Un punto di riferimento. Realtà vive durante tutto l’anno e non soltanto nel periodo estivo. Basti pensare che la domenica è aperto il 92% degli oratori, praticamente tutti. Non è un caso allora che la ricerca certifichi come l’oratorio resti “uno dei principali luoghi di aggregazione dell’infanzia”, secondo solo ai centri sportivi. Il 79% degli intervistati dichiara infatti di frequentare l’oratorio, regolarmente (38%) o saltuariamente (41%). Una centralità riconosciuta anche dai genitori: il 65% degli intervistati lo considera un punto di riferimento per i ragazzi e i bambini della zona e del quartiere, anche se si fatica a riconoscerne il ruolo educativo, in particolar modo dopo l’infanzia: solo il 33% dei ragazzi segue i percorsi post-cresima. A convincere i genitori è, soprattutto, l’idea che l’oratorio sia un “luogo sicuro in cui i bambini possono confrontarsi e giocare senza pericoli”.Una realtà in trasformazione. Ma l’oratorio sta cambiando e, sempre più spesso, propone occasioni d’incontro anche per anziani e famiglie. “Le attività proposte dagli oratori – ha sottolineato monsignor Maurizio Gervasoni, vescovo di Vigevano, delegato della Conferenza episcopale lombarda per la Pastorale giovanile – nascono come risposta ai bisogni delle persone e sempre più spesso questo riguarda anche adulti e anziani che non trovano altri luoghi di aggregazione. Perché se ai nostri comuni togliamo scuole, centri sportivi e oratori, quali altri spazi per l’aggregazione, non legati al consumo, esistono?”.
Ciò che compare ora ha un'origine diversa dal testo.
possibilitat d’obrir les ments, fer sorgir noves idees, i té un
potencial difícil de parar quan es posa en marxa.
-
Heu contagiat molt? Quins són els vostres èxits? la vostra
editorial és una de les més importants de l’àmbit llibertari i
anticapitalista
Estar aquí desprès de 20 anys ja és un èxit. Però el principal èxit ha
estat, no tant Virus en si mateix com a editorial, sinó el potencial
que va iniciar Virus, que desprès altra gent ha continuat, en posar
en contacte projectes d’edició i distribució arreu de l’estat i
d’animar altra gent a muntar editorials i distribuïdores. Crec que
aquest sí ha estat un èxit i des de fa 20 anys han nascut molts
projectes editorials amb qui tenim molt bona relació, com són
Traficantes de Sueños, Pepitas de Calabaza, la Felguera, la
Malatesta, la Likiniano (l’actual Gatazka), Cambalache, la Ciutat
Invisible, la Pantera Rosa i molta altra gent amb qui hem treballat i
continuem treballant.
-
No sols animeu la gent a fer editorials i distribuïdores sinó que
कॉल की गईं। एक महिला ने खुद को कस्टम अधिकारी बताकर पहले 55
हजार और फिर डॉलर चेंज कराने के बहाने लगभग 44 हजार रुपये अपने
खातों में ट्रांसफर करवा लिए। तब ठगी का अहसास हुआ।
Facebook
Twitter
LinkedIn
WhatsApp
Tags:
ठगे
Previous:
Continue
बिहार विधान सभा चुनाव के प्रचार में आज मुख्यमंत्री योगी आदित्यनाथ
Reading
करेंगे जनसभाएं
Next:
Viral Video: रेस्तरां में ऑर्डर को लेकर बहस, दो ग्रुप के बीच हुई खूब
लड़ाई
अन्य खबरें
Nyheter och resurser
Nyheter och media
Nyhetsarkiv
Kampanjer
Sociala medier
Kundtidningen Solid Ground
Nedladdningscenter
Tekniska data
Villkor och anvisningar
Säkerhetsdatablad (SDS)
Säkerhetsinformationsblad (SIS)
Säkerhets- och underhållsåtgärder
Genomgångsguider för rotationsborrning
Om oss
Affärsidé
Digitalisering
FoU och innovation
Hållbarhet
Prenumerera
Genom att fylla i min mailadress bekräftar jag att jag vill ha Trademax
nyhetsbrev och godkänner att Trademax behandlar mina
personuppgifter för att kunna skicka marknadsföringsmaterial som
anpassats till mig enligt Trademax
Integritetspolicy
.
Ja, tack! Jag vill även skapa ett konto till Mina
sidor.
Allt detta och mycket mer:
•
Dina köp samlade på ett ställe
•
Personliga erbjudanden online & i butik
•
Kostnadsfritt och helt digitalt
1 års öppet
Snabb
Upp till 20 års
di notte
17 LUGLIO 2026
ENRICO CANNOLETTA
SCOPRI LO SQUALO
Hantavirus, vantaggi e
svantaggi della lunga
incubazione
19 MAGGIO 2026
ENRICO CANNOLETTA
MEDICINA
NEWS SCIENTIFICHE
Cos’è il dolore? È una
Palestre d’integrazione. Così come negli oratori si riflette sempre più il carattere plurale della società: i bambini stranieri rappresentano l’11% delle frequenze totali. Tra questi i musulmani sono circa un terzo. “Una grossa parte dell’integrazione di bambini e ragazzi musulmani di seconda generazione si sta facendo nei nostri oratori”, ha affermato il cardinale Angelo Scola, arcivescovo di Milano, sottolineando la volontà dell’oratorio di essere una realtà “aperta a tutti, che uno abbia o non abbia fede”. Da qui nasce la vocazione missionaria dell’oratorio. “Ci sono preti che si lamentano perché ci sono più bambini in oratorio che alla Messa, ma questo non deve essere visto come un fatto negativo: è la dimostrazione dell’energia aggregativa che la fede possiede”, ha concluso Scola rimarcando la necessità di offrire una proposta educativa unitaria attraverso la costituzione di una “comunità educante” formata da tutti quei soggetti che ruotano attorno agli oratori (catechisti, animatori, educatori, allenatori, sacerdoti). Significativa anche la presenza di personale retribuito nel 28% degli oratori.
Il ruolo dei laici e il protagonismo dei giovani. Un ambiente in cui i laici, presenti nel 98% delle strutture, rappresentano una risorsa centrale. Di questi la metà è costituita da giovani con meno di trent’anni, a ribadire una volontà d’impegno emersa anche dal nuovo Rapporto Giovani dell’Istituto Toniolo. “Vediamo profilarsi all’orizzonte una generazione di giovani che sembrano voler tornare verso la collettività, l’attivismo, con un cambiamento rispetto al passato”, ha concluso Rita Bighi, docente dell’Università Cattolica, evidenziando che “è cresciuta dal 35 al 38% la percentuale di giovani che, a livello nazionale, ha fatto volontariato almeno una volta nell’ultimo anno”.